The Principles and Promise of Circularity

Emma Menebroker

10/30/20231 min read

Rethinking Design: The Principles and Promise of Circularity

Sustainability is at the forefront of many designers' minds today. An emerging approach called "circular design" aims to reduce waste and environmental impact by keeping materials in circulation. In this post, we'll explore some key principles of circular design and why it's gaining steam.

What is Circular Design?

Circular design seeks to emulate natural cycles, where waste from one process becomes food for another. This contrasts with the dominant linear "take-make-waste" model of consumption. Some key concepts in circular design include:

  • Cradle to cradle - Creating products that can be perpetually recycled or composted, rather than ending up in landfills.

  • Biomimicry - Looking to nature for sustainable design inspiration.
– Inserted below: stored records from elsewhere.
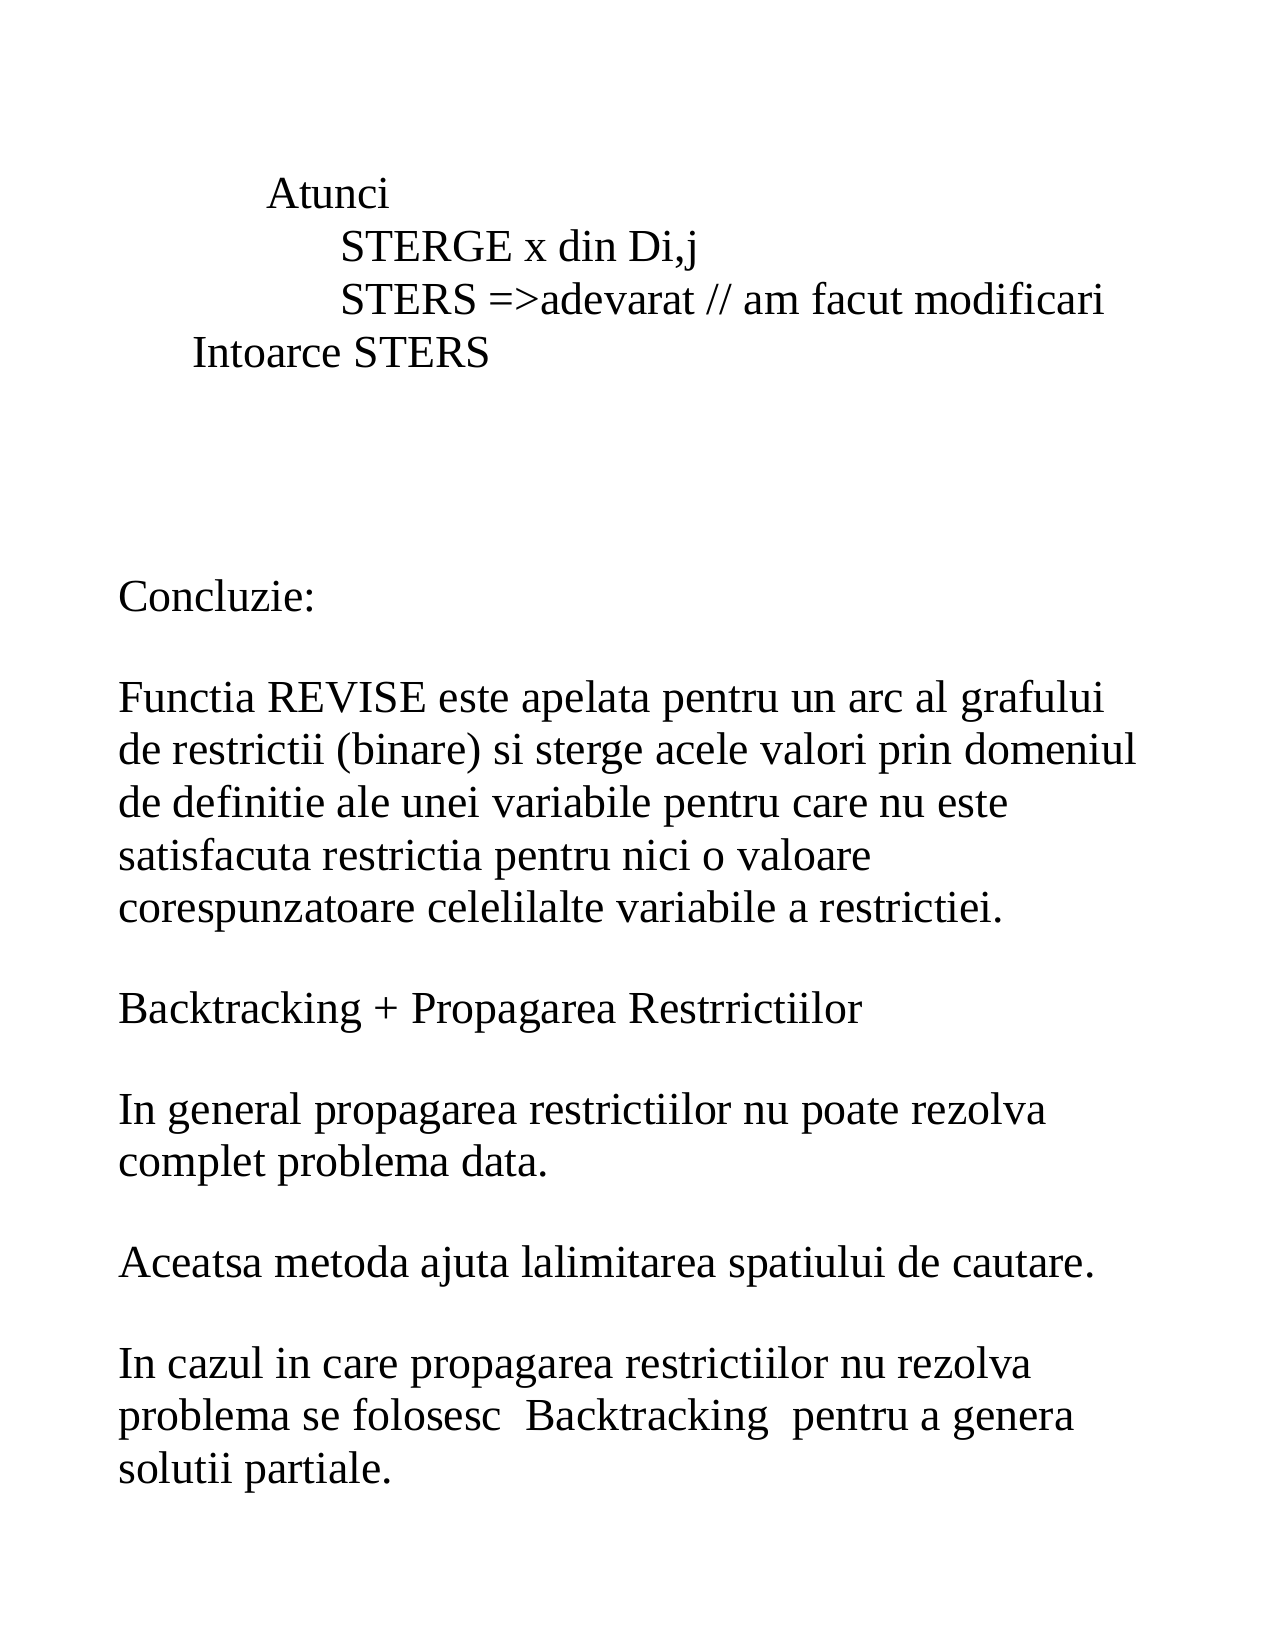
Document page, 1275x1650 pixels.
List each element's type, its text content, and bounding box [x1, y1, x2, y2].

text In general propagarea restrictiilor nu poate rezolva complet problema data. [118, 1081, 1157, 1187]
text Functia REVISE este apelata pentru un arc al grafului de restrictii (binare) si sterge acele valori prin domeniul de definitie ale unei variabile pentru care nu este satisfacuta restrictia pentru nici o valoare corespunzatoare celelilalte variabile a restrictiei. [118, 669, 1157, 933]
text In cazul in care propagarea restrictiilor nu rezolva problema se folosesc Backtracking pentru a genera solutii partiale. [118, 1335, 1157, 1493]
text STERGE x din Di,j [118, 219, 1157, 271]
text Intoarce STERS [118, 324, 1157, 377]
text STERS =>adevarat // am facut modificari [118, 271, 1157, 324]
text Backtracking + Propagarea Restrrictiilor [118, 981, 1157, 1033]
text Aceatsa metoda ajuta lalimitarea spatiului de cautare. [118, 1234, 1157, 1287]
text Concluzie: [118, 568, 1157, 621]
text Atunci [118, 166, 1157, 219]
For example, studying a spider web's UV reflectivity to make bird-safe windows.

  • Upcycling - Transforming discarded materials into new, valuable creations.

  • Closed-loop systems - Keeping materials in circulation through recycling and reuse.

  • Circular economy - An economic system powered by renewable energy that aims to eliminate waste through circular design.

Why Circular Design Matters

Circular design offers many benefits:

  • Preserves resources by extending product lifetimes and reusing materials.

  • Reduces pollution and carbon emissions by curbing waste.

  • Saves money for businesses through material efficiency.

  • Creates new economic opportunities through repair, reuse, and remanufacturing.

  • Provides consumers with affordable, high-quality recycled and upcycled goods.

Circular Design in Action

Forward-thinking companies are already implementing circular practices:

  • Patagonia encourages customers to buy, repair, and trade in its outdoor apparel, keeping it in use longer.

  • Ornilux uses biomimicry to create bird-safe glass, reducing collisions.

  • Brands like Le Creuset and Briggs & Riley build products to last, avoiding planned obsolescence.

  • Fairphone makes modular, repairable smartphones with recycled materials and responsible sourcing.

The Future is Circular

Circular design offers a framework for creating a more sustainable, equitable future. As designers, businesses, and individuals continue to adopt circular practices, they set an example for others to follow. What role will you play in transitioning to a circular economy?